About this task: Run through the records and show each line that includes the string "Pengembangan".

Edit tracking data

——————

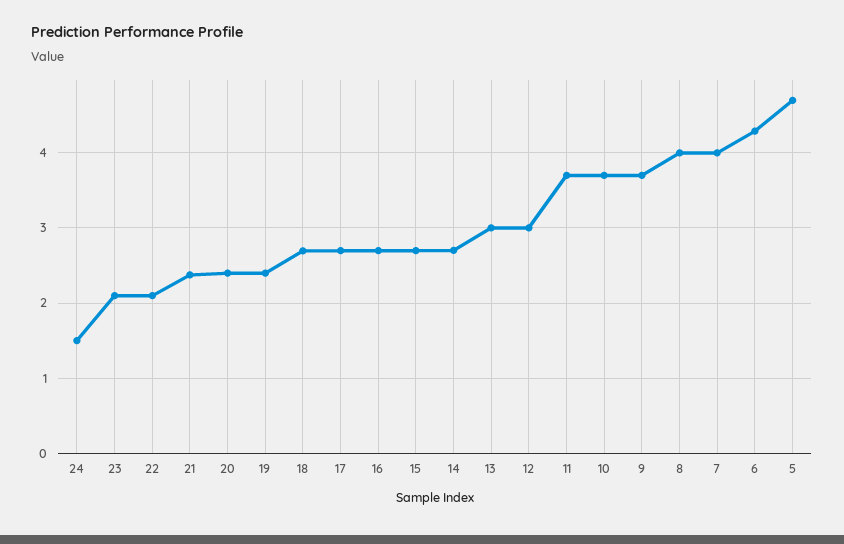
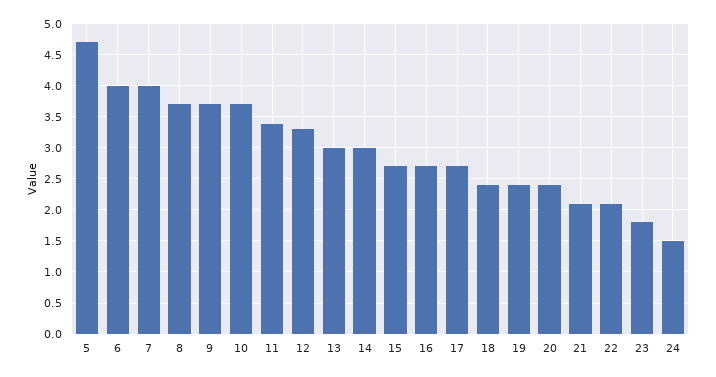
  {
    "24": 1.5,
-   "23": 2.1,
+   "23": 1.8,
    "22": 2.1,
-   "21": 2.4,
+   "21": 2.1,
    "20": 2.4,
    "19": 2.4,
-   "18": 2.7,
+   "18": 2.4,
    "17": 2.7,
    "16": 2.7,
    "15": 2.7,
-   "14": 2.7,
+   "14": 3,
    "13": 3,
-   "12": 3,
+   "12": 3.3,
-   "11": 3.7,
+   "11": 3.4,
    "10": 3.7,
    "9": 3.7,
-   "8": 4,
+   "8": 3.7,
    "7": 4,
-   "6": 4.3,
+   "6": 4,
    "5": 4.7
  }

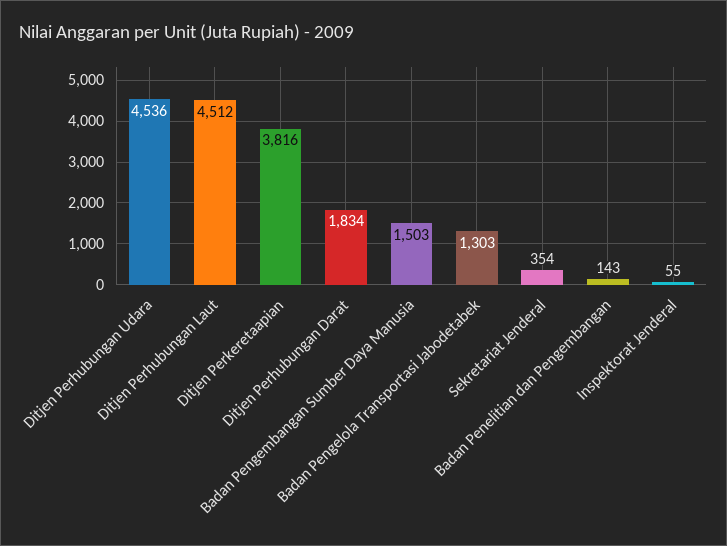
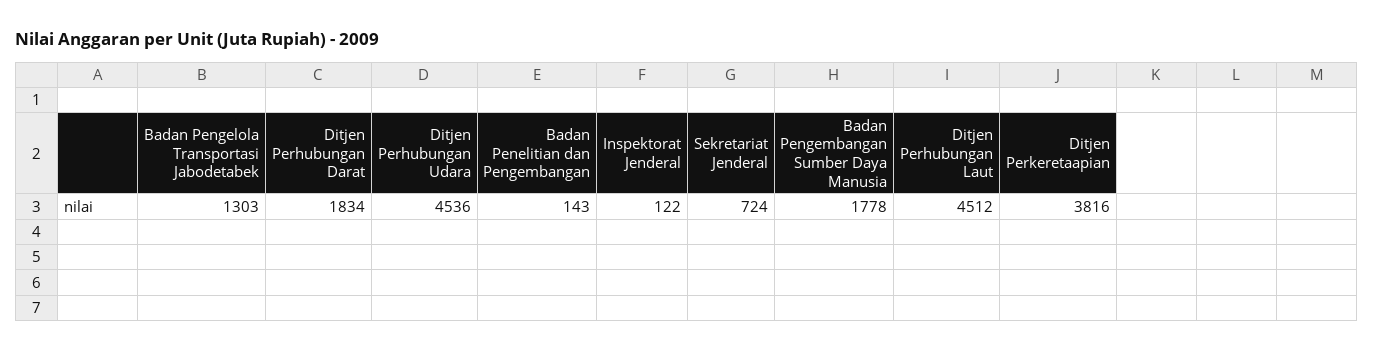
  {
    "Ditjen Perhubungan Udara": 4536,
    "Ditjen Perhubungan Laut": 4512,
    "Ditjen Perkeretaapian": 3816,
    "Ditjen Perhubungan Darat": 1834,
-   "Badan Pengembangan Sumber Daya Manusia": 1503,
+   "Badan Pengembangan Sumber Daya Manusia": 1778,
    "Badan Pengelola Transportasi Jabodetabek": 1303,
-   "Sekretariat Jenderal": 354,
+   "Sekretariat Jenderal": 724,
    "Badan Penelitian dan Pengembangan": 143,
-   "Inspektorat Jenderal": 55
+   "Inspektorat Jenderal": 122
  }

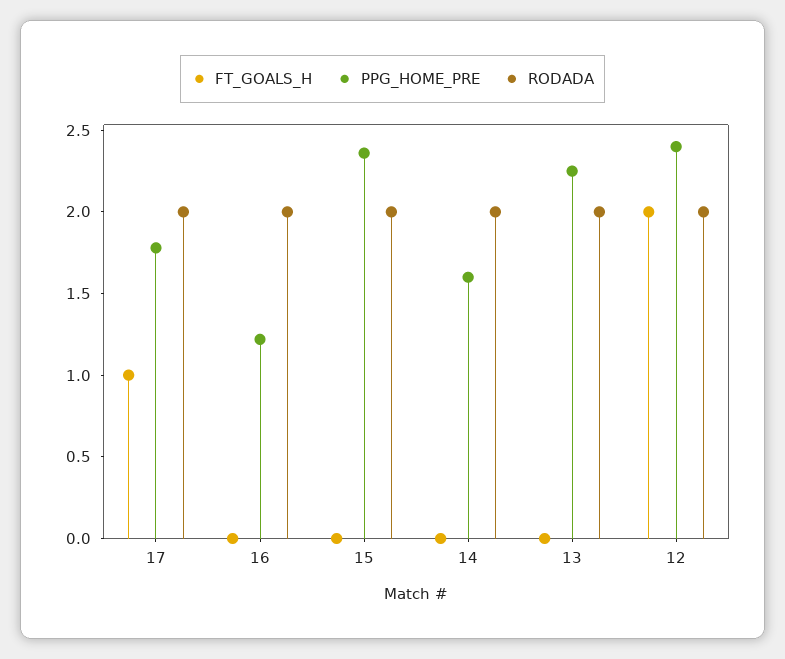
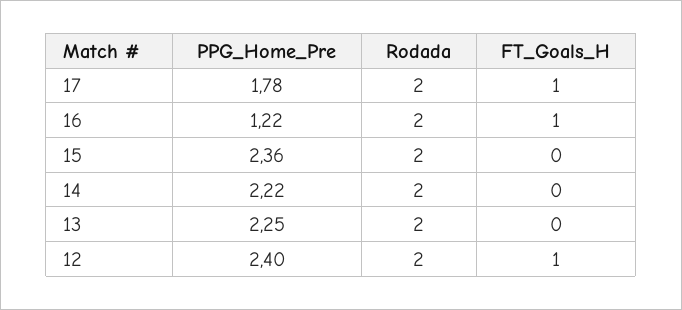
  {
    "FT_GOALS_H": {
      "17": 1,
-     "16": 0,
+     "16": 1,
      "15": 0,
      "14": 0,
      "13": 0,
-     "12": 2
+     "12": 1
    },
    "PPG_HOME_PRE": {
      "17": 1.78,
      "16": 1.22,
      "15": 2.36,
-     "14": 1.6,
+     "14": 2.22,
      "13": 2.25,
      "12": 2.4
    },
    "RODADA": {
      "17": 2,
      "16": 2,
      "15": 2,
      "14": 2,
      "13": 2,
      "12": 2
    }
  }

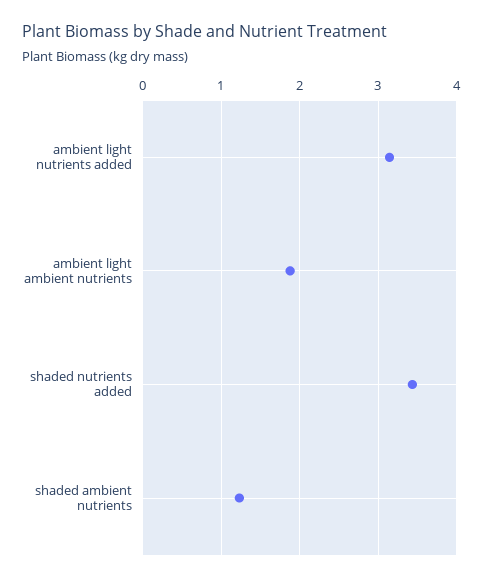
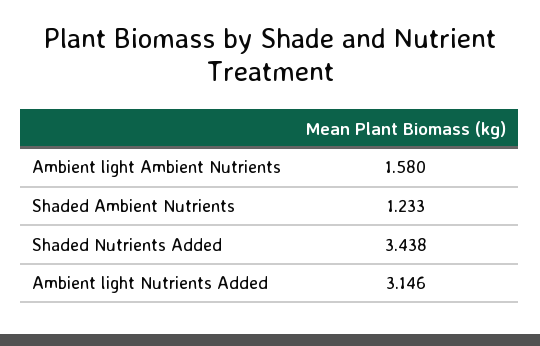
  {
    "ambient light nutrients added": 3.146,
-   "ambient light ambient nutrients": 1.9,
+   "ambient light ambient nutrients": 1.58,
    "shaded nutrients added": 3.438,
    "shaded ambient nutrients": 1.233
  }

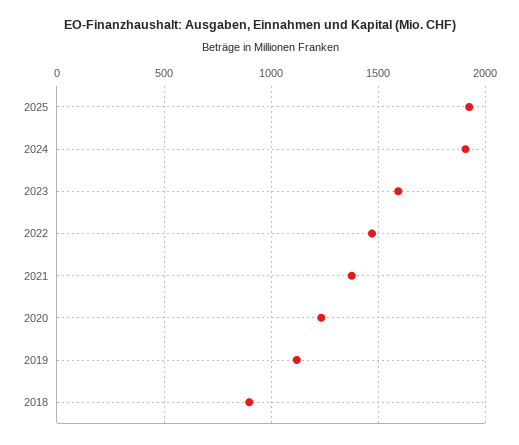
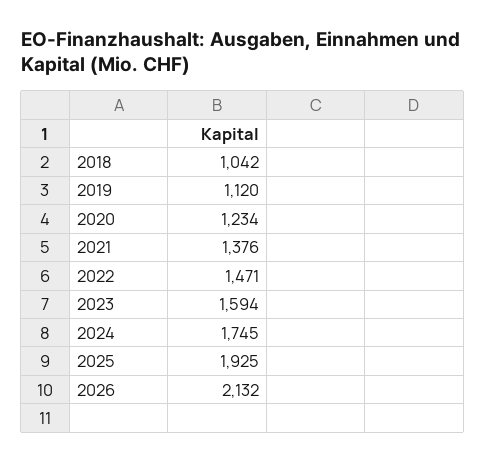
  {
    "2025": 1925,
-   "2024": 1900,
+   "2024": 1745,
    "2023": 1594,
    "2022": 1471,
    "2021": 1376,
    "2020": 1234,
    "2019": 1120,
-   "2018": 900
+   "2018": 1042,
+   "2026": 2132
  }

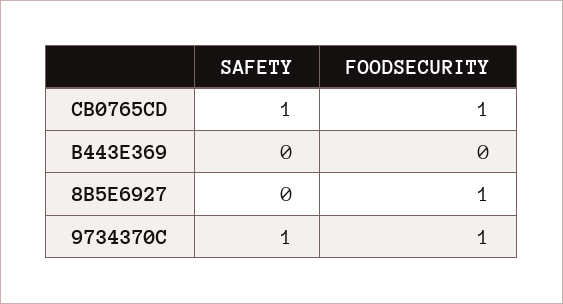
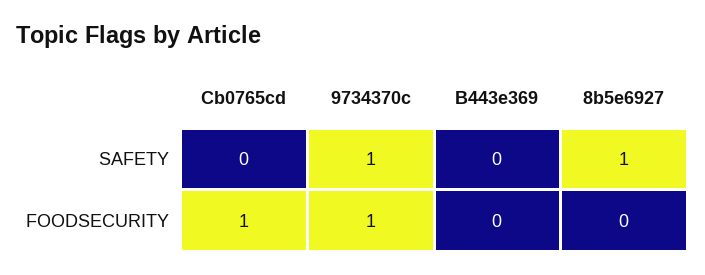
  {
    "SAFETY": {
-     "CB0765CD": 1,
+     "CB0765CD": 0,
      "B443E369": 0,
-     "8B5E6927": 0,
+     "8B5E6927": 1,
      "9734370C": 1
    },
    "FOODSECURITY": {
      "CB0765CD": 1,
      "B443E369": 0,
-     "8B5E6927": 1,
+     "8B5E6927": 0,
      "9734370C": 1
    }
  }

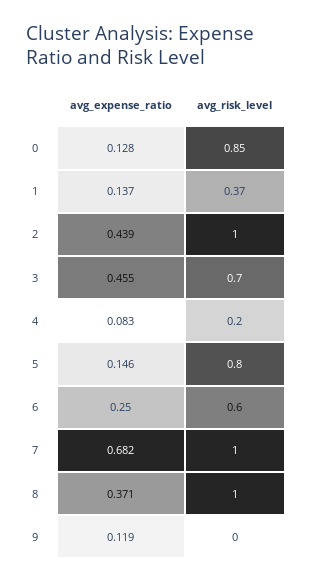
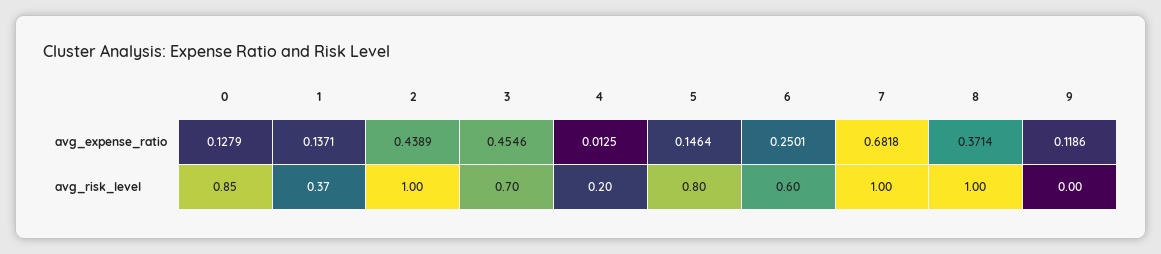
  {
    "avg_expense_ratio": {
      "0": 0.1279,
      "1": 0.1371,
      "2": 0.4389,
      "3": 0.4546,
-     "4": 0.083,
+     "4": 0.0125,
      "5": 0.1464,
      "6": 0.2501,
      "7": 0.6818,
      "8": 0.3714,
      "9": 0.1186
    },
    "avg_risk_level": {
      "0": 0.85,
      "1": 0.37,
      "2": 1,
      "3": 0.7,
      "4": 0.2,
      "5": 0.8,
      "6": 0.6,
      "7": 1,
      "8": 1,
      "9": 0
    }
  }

——————

Exercise solution:
-   "Badan Pengembangan Sumber Daya Manusia": 1503,
+   "Badan Pengembangan Sumber Daya Manusia": 1778,
    "Badan Penelitian dan Pengembangan": 143,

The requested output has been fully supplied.